Portuguese academic (born 1953)

António Costa Pinto (born 1953 in Lisbon, Portugal) is Full Professor at Universidade Lusófona, Portugal. He was formerly a research professor at the Institute of Social Sciences, University of Lisbon, and Professor of Politics and Contemporary European History at ISCTE – Lisbon University Institute, Portugal.

== Career ==
He obtained a BA in history from the Faculty of Letters, University of Lisbon (1982) and holds his doctorate from the European University Institute, Florence (1992). He has been a visiting professor at Stanford University (1993), Georgetown University (2004), a senior associate member at St Antony's College, Oxford (1995), and a senior visiting fellow at Princeton University (1996) and at the University of California, Berkeley (2000 and 2010). From 1999 to 2003 he was a visiting professor at the Institut d'Études Politiques de Paris. He has been an assistant director of the Contemporary Portuguese History Research Centre since its creation in 1998. He was research professor at the Institute of Social Sciences (Lisbon University) He was president of the Portuguese Political Science Association (2006-2010) and his research interests include authoritarianism, political elites, democratization and transitional justice in new democracies, the European Union, and the comparative study of political change in Southern Europe.

== Selected publications ==
- The Oxford Handbook of Portuguese Politics (Oxford: Oxford University Press, 2024) (co-edited).
- Latin American Dictatorships in the Era of Fascism: The Corporatist Wave (London: Routledge, 2020).
- Political Institutions and Democracy in Portugal: Assessing the Impact of the Eurocrisis (Cham: Palgrave Macmillan, 2019).
- Authoritarianism and Corporatism in Europe and Latin America: Crossing Borders (London: Routledge, 2019) (edited with Federico Finchelstein).
- Corporatism and Fascism. The Corporatist Wave in Europe (London: Routledge, 2017).

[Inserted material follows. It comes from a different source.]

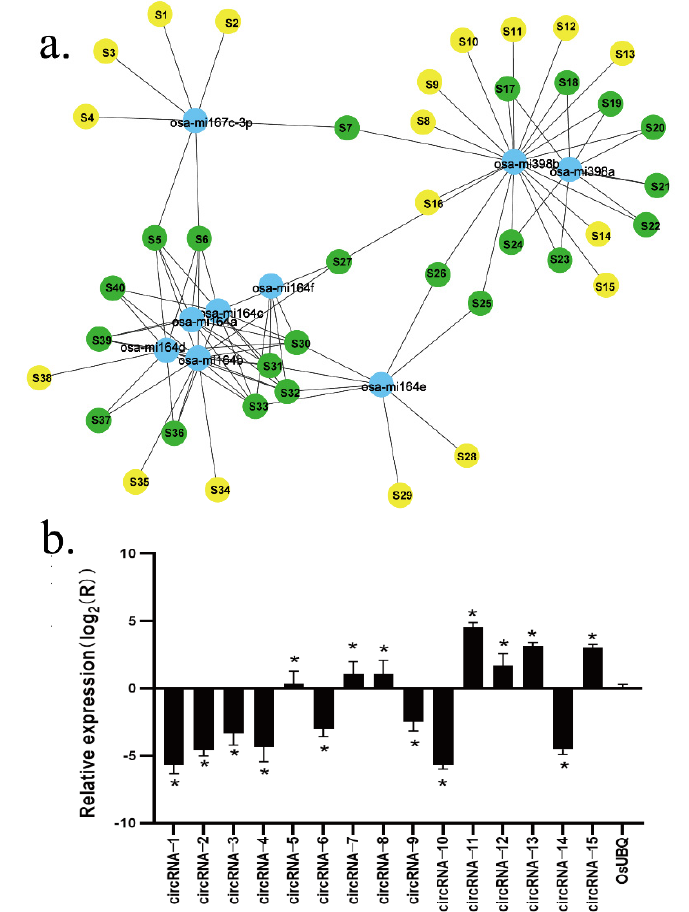
Figure 3. ( a ) Networked view of the differentially expressed circRNAs targeting miRNAs. Blue represents miRNA, green represents circRNA that targets more than two miRNAs, and yellow represents less than two miRNAs. ( b ) Validation of the differentially expressed circRNAs by real-time PCR assay and Sanger sequencing. See Table 1 for the circRNA names. Means of samples denoted with the “*” are significantly different at p < 0.05 according to the t-test compared to the control after 5 d. The ID represented by S1–S40 is in the Supplementary Table S7.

- The Ends of European Colonial Empires: Cases and Comparisons (Cambridge Imperial and Post-Colonial Studies Series) (Hampshire: Palgrave Macmillan, 2015) (edited with Miguel Bandeira Jerónimo).

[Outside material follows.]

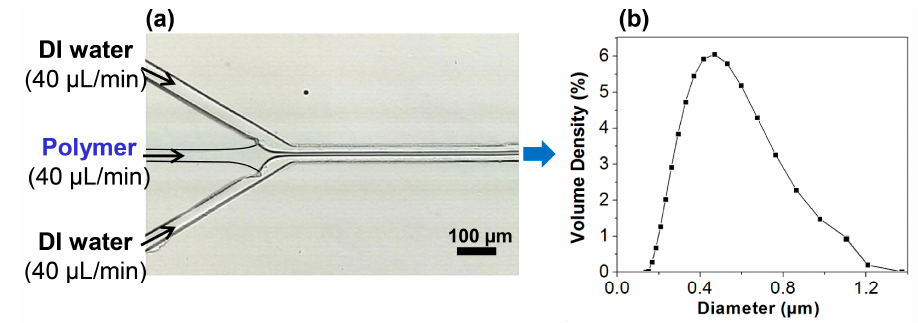
Figure 5. ( a ) Visualization of the focusing flow in the microchannel; ( b ) Size distribution of HPNCs.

- Rethinking Fascism and Dictatorship in Europe (Hampshire: Palgrave Macmillan, 2014) (edited with Aristotle Kallis).
- The Portuguese Republic at One Hundred (Berkeley: Institute of European Studies-UC Berkeley, 2012) (edited with Richard Herr).
- The Nature of Fascism Revisited (New York, NY: SSM-Columbia University Press, 2012).
- The Europeanization of Portuguese Democracy (New York, NY: SSM-Columbia University Press, 2012) (edited with Nuno Severiano Teixeira).
- Dealing with the Legacy of Authoritarianism: The "Politics of the Past" in Southern European Democracies (London: Routledge, 2011) (edited with Leonardo Morlino).
- Rethinking the Nature of Fascism (New York, NY: Palgrave Macmillan, 2011).
- Contemporary Portugal. Politics, society and culture, 2nd Edition (New York, NY: SSM-Columbia University Press, 2011).
- Ruling Elites and Decision-Making in Fascist-Era Dictatorships (New York, NY: SSM-Columbia University Press, 2009).
- Charisma and Fascism in Inter-war Europe (London: Routledge, 2007) (edited with Roger Eatwell and Stein U. Larsen).
- The Last Empire: Thirty Years of Portuguese Decolonisation (Bristol: Intellect, 2003) (edited with Stewart Lloyd-Jones).
- Who Governs Southern Europe? Regime Change and Ministerial Recruitment (London: Routledge, 2003) (edited with Pedro Tavares de Almeida and Nancy Bermeo).
- Southern Europe and the Making of the European Union (New York, NY: SSM-Columbia University Press, 2003) (edited with Nuno Severiano Teixeira).
- The Blue Shirts: Portuguese Fascism in Inter-war Europe (New York, NY: SSM-Columbia University Press, 2000).
- Salazar’s Dictatorship and European Fascism: Problems of Interpretation (New York, NY: SSM-Columbia University Press, 1995).